Another significant milestone in 2020 was the launch of RayOcular to support the complex planning requirements when using proton therapy to treat rare eye cancers. While this is a niche application just now, clinical interest is ticking up. “RayOcular will improve the planning and outcomes for clinics that have worked with proton-based treatments of eye cancers for many years,” says Janson. The breakthrough is adding MR and CT capabilities into the mix so that clinical users can decrease their margins to ensure better sparing and reduced toxicity – capabilities that should in turn encourage new players to adopt proton therapy for the treatment of ocular cancers.

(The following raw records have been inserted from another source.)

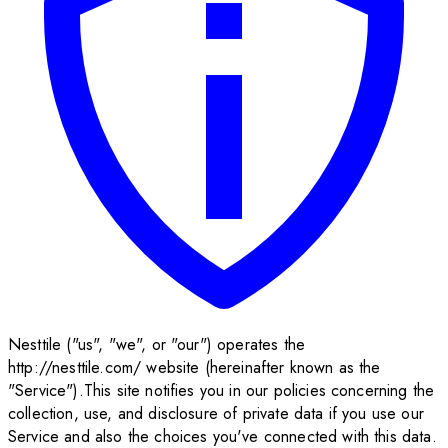
Nesttile ("us", "we", or "our") operates the
http://nesttile.com/ website (hereinafter known as the
"Service").This site notifies you in our policies concerning the
collection, use, and disclosure of private data if you use our
Service and also the choices you've connected with this data.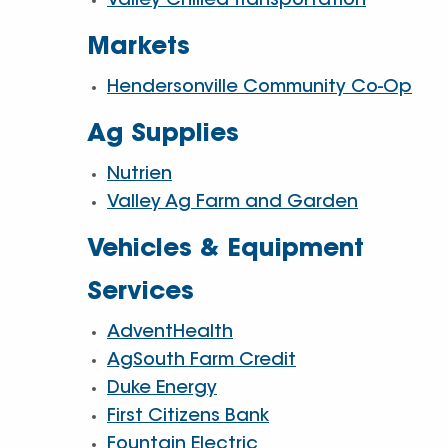
Valley Chilled Transportation
Markets
Hendersonville Community Co-Op
Ag Supplies
Nutrien
Valley Ag Farm and Garden
Vehicles & Equipment
Services
AdventHealth
AgSouth Farm Credit
Duke Energy
First Citizens Bank
Fountain Electric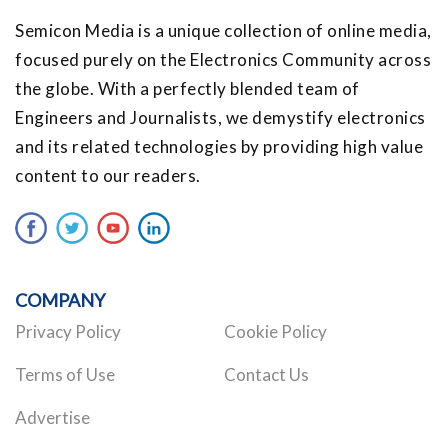
Semicon Media is a unique collection of online media,
focused purely on the Electronics Community across
the globe. With a perfectly blended team of
Engineers and Journalists, we demystify electronics
and its related technologies by providing high value
content to our readers.
COMPANY
Privacy Policy
Cookie Policy
Terms of Use
Contact Us
Advertise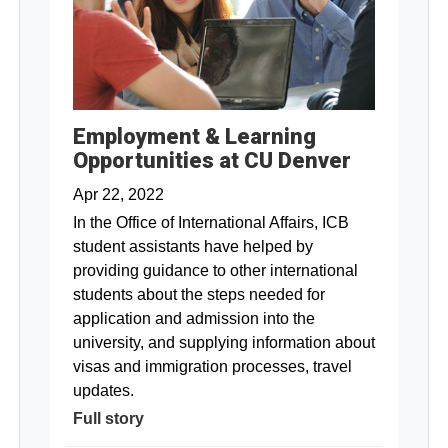
Employment & Learning
Opportunities at CU Denver
Apr 22, 2022
In the Office of International Affairs, ICB
student assistants have helped by
providing guidance to other international
students about the steps needed for
application and admission into the
university, and supplying information about
visas and immigration processes, travel
updates.
Full story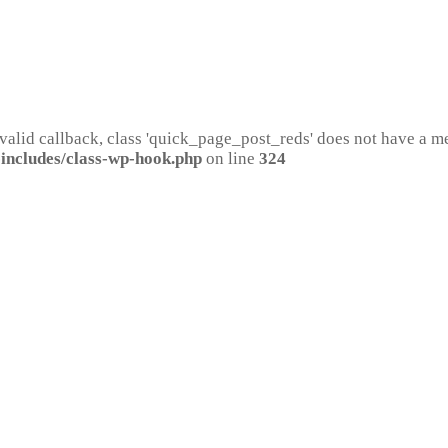
 valid callback, class 'quick_page_post_reds' does not have a 
includes/class-wp-hook.php
on line
324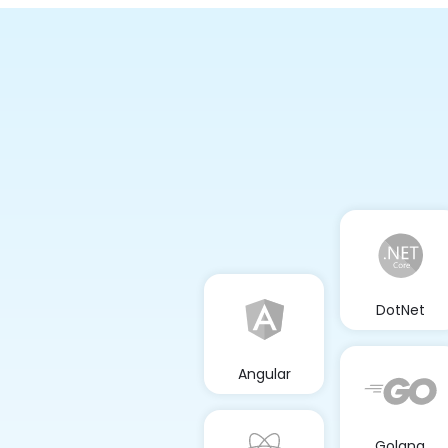
DotNet
Angular
Golang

The release of RayStation 10B* at the end of last year also saw the software’s machine learning capabilities extended to support the automated planning of pencilbeam-scanned proton treatments. In other words: oneclick automated planning to generate treatment plans with
a quality to match manual plans generated by a clinic’s best treatment planners. “We now have proton auto planning with real robustness, offering significantly enhanced standardization of plans across specific disease indications and patient cohorts,” notes Janson. By extension, there are also opportunities to automatically provide treatment alternatives to a physician by creating a series of auto plans with different emphasis. “One planning strategy, for example, might favor greater coverage of the target, while another might prioritize the sparing of healthy tissue,” Janson adds.
THE PROTON ROADMAP If 2020 was a banner year for the introduction of proton-related functionality in RayStation, it seems there are plenty more innovations in the works for 2021 and 2022. Near term, one key focus for Janson and his colleagues is a parameter called linear energy transfer (LET) – i.e. the rate at which protons lose their energy when traversing through the patient – and its integration within the treatment planning process.

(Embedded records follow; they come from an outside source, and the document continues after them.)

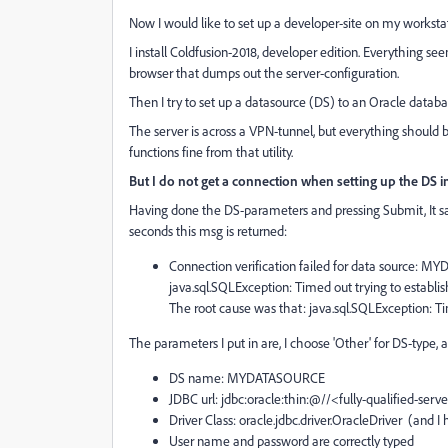
Now I would like to set up a developer-site on my workstat
I install Coldfusion-2018, developer edition. Everything seem
browser that dumps out the server-configuration.
Then I try to set up a datasource (DS) to an Oracle databa
The server is across a VPN-tunnel, but everything should b
functions fine from that utility.
But I do not get a connection when setting up the DS 
Having done the DS-parameters and pressing Submit, It says
seconds this msg is returned:
Connection verification failed for data source:
java.sql.SQLException: Timed out trying to establi
The root cause was that: java.sql.SQLException: Ti
The parameters I put in are, I choose 'Other' for DS-type, 
DS name: MYDATASOURCE
JDBC url: jdbc:oracle:thin:@//<fully-qualified-se
Driver Class: oracle.jdbc.driver.OracleDriver (and I 
User name and password are correctly typed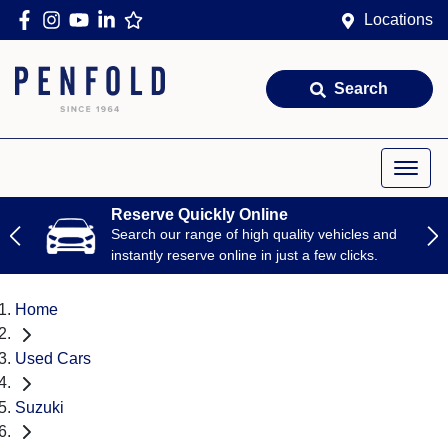
Locations
Search
Reserve Quickly Online
Search our range of high quality vehicles and
instantly reserve online in just a few clicks.
Home
Used Cars
Suzuki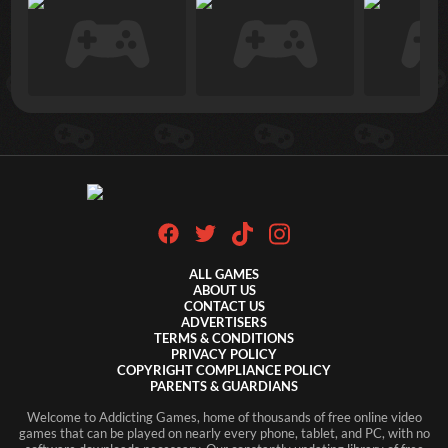
ALL GAMES
ABOUT US
CONTACT US
ADVERTISERS
TERMS & CONDITIONS
PRIVACY POLICY
COPYRIGHT COMPLIANCE POLICY
PARENTS & GUARDIANS
Welcome to Addicting Games, home of thousands of free online video
games that can be played on nearly every phone, tablet, and PC, with no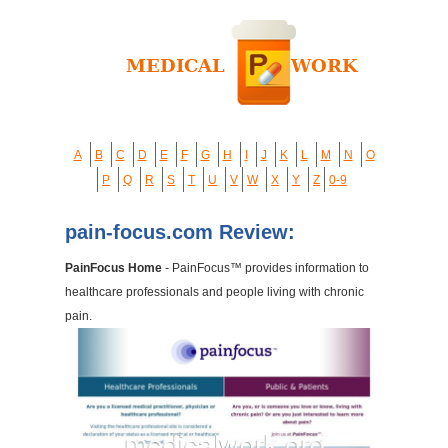
A
B
C
D
E
F
G
H
I
J
K
L
M
N
O
P
Q
R
S
T
U
V
W
X
Y
Z
0-9
pain-focus.com Review:
PainFocus Home
- PainFocus™ provides information to
healthcare professionals and people living with chronic
pain.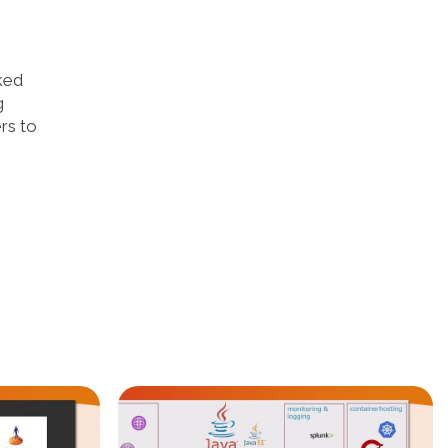
ked
g
rs to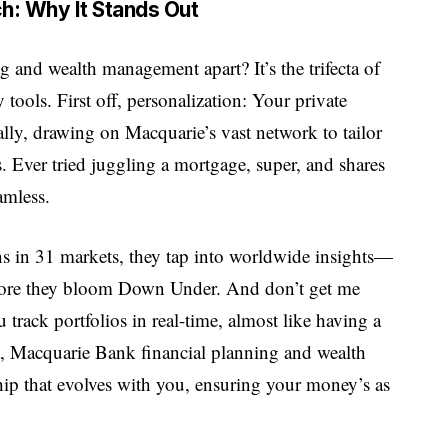
ch: Why It Stands Out
 and wealth management apart? It’s the trifecta of
 tools. First off, personalization: Your private
 ally, drawing on Macquarie’s vast network to tailor
s. Ever tried juggling a mortgage, super, and shares
amless.
ns in 31 markets, they tap into worldwide insights—
before they bloom Down Under. And don’t get me
u track portfolios in real-time, almost like having a
ort, Macquarie Bank financial planning and wealth
rship that evolves with you, ensuring your money’s as
.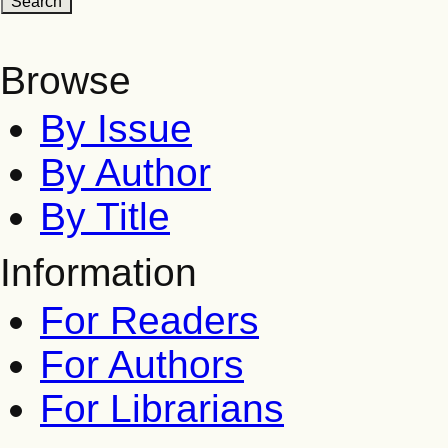
Browse
By Issue
By Author
By Title
Information
For Readers
For Authors
For Librarians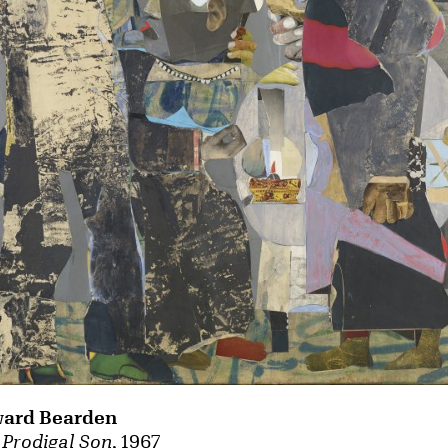
ard Bearden
 Prodigal Son
, 1967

Besides the physical dose, LET is an important factor for the biological response of a proton beam, with higher LET corresponding to enhanced cell death – an effect, to date, that is not accurately accounted for in proton planning. “If you can access LET in the optimization, you can create treatment plans in such a way that the high LET is kept away from any organs at risk and localized within the tumor,” explains Janson. “Proton clinics are eager to get hold of this capability, so we will market it heavily upon release.”

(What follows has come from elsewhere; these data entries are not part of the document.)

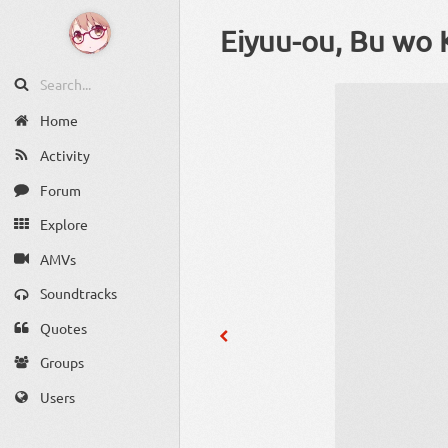
Eiyuu-ou, Bu wo 
Home
Activity
Forum
Explore
AMVs
Soundtracks
Quotes
Groups
Users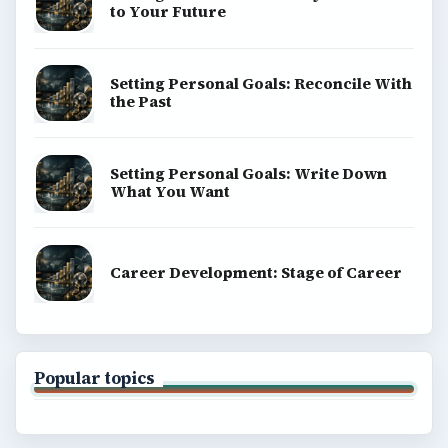
About
Copyright Policy
Privacy Policy
Terms of Use
BrightHub.com All Rights Reserved.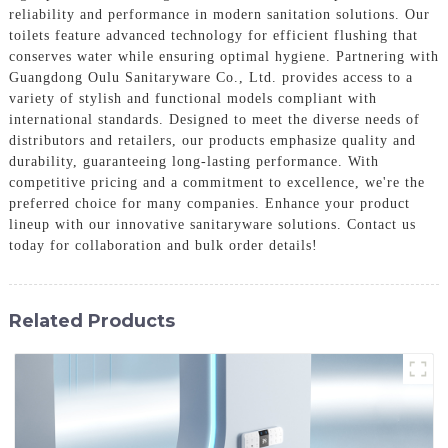
reliability and performance in modern sanitation solutions. Our
toilets feature advanced technology for efficient flushing that
conserves water while ensuring optimal hygiene. Partnering with
Guangdong Oulu Sanitaryware Co., Ltd. provides access to a
variety of stylish and functional models compliant with
international standards. Designed to meet the diverse needs of
distributors and retailers, our products emphasize quality and
durability, guaranteeing long-lasting performance. With
competitive pricing and a commitment to excellence, we're the
preferred choice for many companies. Enhance your product
lineup with our innovative sanitaryware solutions. Contact us
today for collaboration and bulk order details!
Related Products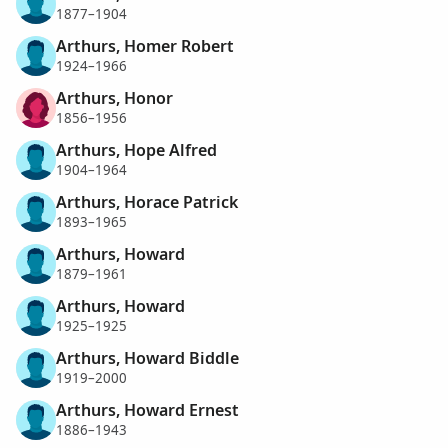
1877–1904
Arthurs, Homer Robert
1924–1966
Arthurs, Honor
1856–1956
Arthurs, Hope Alfred
1904–1964
Arthurs, Horace Patrick
1893–1965
Arthurs, Howard
1879–1961
Arthurs, Howard
1925–1925
Arthurs, Howard Biddle
1919–2000
Arthurs, Howard Ernest
1886–1943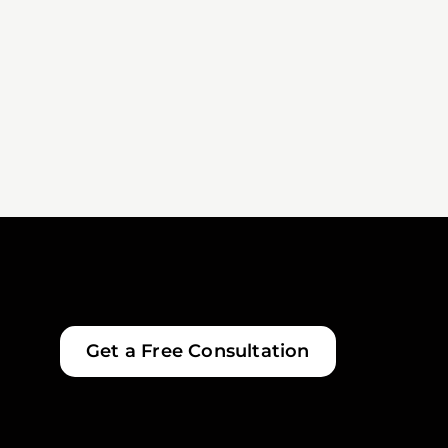
Get a Free Consultation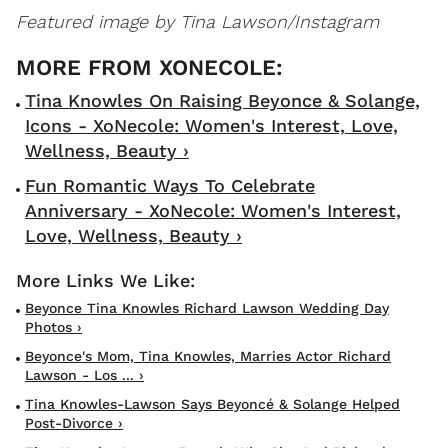
Featured image by Tina Lawson/Instagram
Tina Knowles On Raising Beyonce & Solange,
Icons - XoNecole: Women's Interest, Love,
Wellness, Beauty ›
Fun Romantic Ways To Celebrate
Anniversary - XoNecole: Women's Interest,
Love, Wellness, Beauty ›
Beyonce Tina Knowles Richard Lawson Wedding Day
Photos ›
Beyonce's Mom, Tina Knowles, Marries Actor Richard
Lawson - Los ... ›
Tina Knowles-Lawson Says Beyoncé & Solange Helped
Post-Divorce ›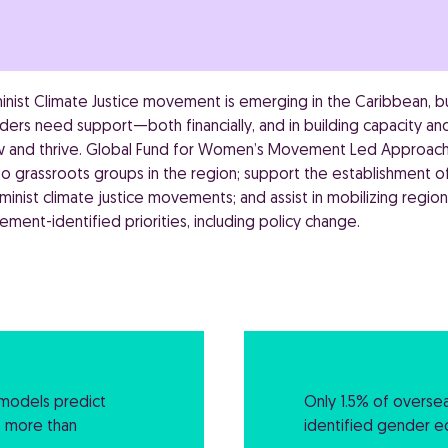
inist Climate Justice movement is emerging in the Caribbean,
aders need support—both financially, and in building capacity 
ow and thrive. Global Fund for Women’s Movement Led Approach
o grassroots groups in the region; support the establishment of
inist climate justice movements; and assist in mobilizing region
ment-identified priorities, including policy change.
e models predict
Only 1.5% of overse
f more than
identified gender equ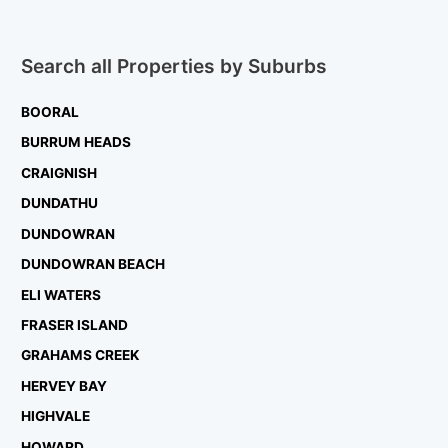
Search all Properties by Suburbs
BOORAL
BURRUM HEADS
CRAIGNISH
DUNDATHU
DUNDOWRAN
DUNDOWRAN BEACH
ELI WATERS
FRASER ISLAND
GRAHAMS CREEK
HERVEY BAY
HIGHVALE
HOWARD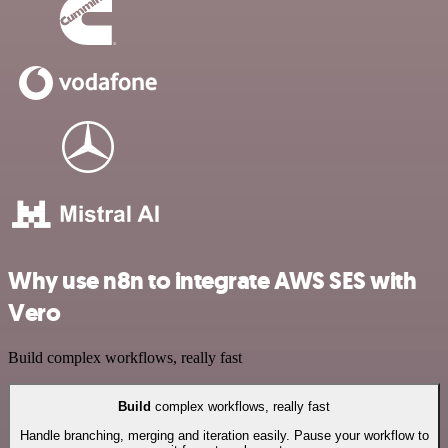
Why use n8n to integrate AWS SES with
Vero
Build complex workflows, really fast
Build
complex workflows, really fast
Handle branching, merging and iteration easily. Pause your workflow to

On a parallel development track is proton arc therapy, a next-generation treatment modality in which radiation is delivered continuously (rather than from just three or four angles) as the gantry rotates around the patient. Right now, proton arc therapy remains a work-in-progress and is not part of routine clinical practice. That’s why RaySearch is working closely with IBA, the Belgian proton therapy OEM, to ensure joined-up development of treatment planning functionality to align with the anticipated release of the first proton arc delivery systems for clinical use – likely towards the end of 2021.
“Watch this space,” Janson concludes. “We’re having monthly meetings with our colleagues at IBA, as well as the cancer centers engaged in evaluation and optimization of the proton arc treatment planning and hardware, to ensure that everything comes to market at the same time.”